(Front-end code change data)
-- Opening Marker --

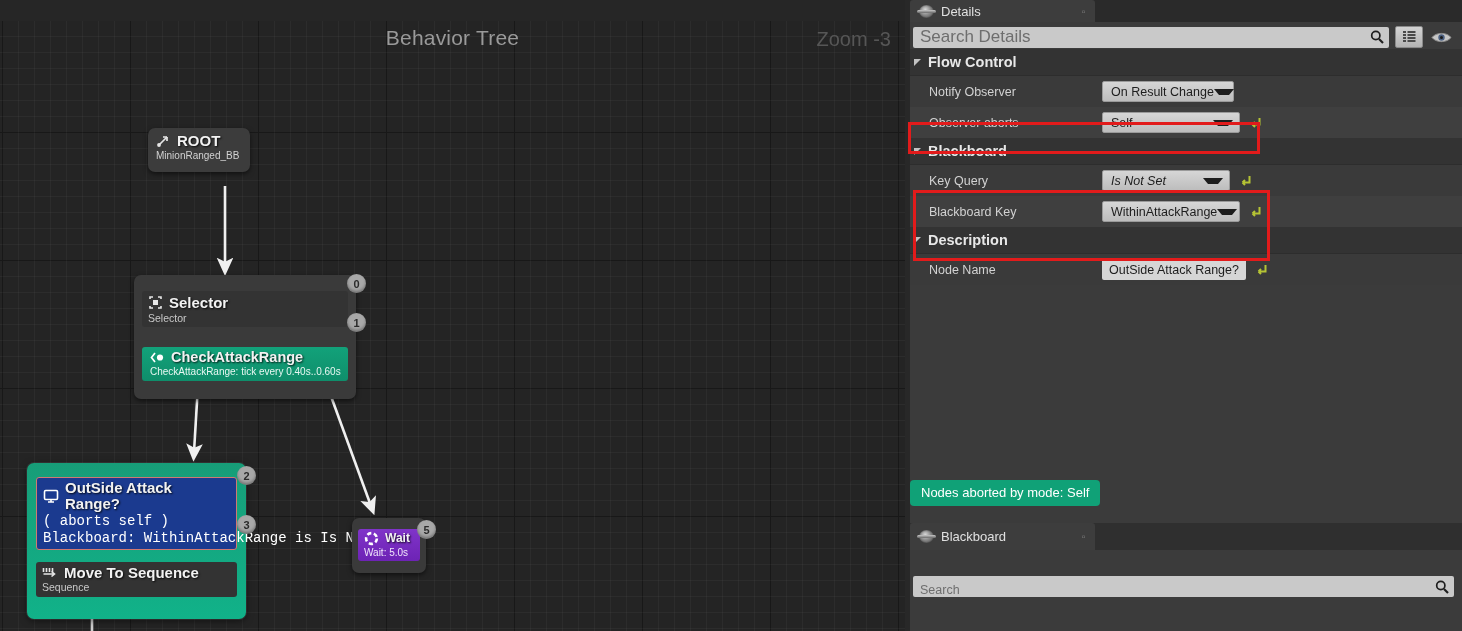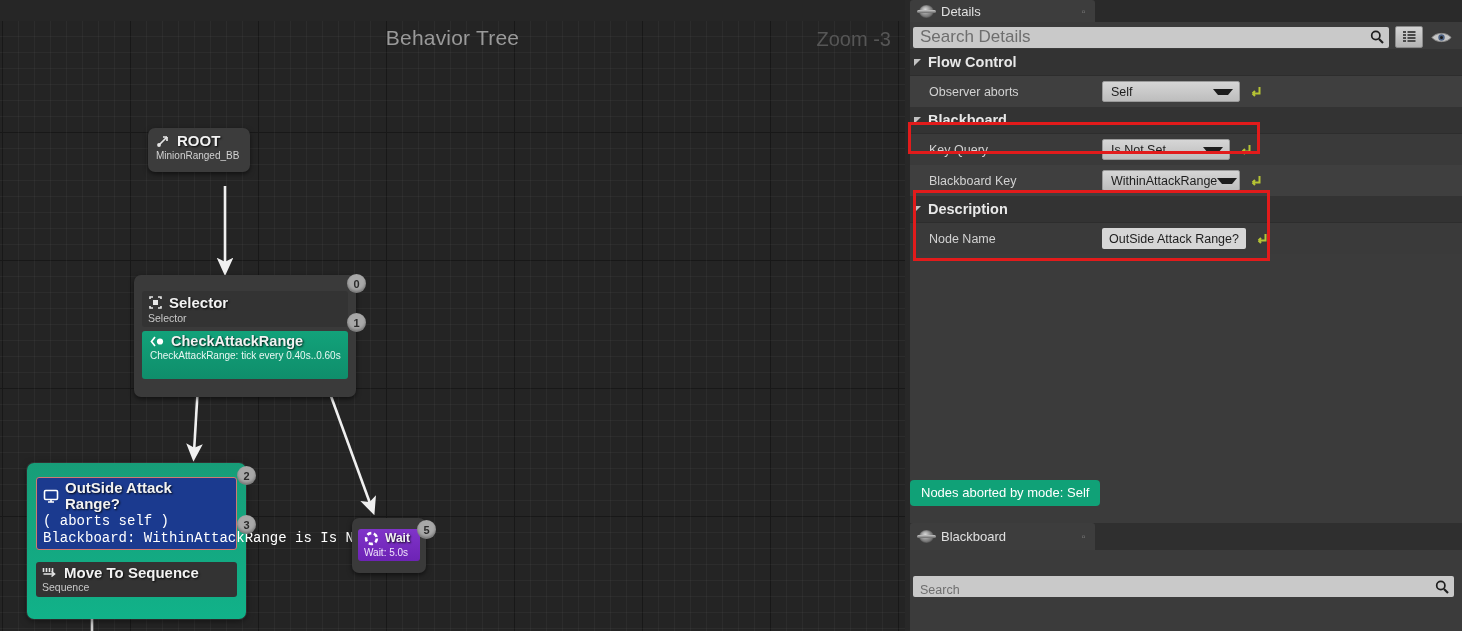--- a/index.html
+++ b/index.html
@@ -393,6 +393,15 @@
           <div class="tri-dl"></div>
           <span class="section-title">Flow Control</span>
         </div>
+        <div class="prop-row dark">
+          <div class="prop-name">Notify Observer</div>
+          <div class="vcol">
+            <div class="combo" style="width: 132px;">
+              <span class="cb-label">On Result Change</span>
+              <span class="caret"></span>
+            </div>
+          </div>
+        </div>
         <div class="prop-row alt">
           <div class="prop-name">Observer aborts</div>
           <div class="vcol">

-- Closing Marker --

Go through the records above and return each line in which the word "prop" occurs.

+        <div class="prop-row dark">
+          <div class="prop-name">Notify Observer</div>
         <div class="prop-row alt">
           <div class="prop-name">Observer aborts</div>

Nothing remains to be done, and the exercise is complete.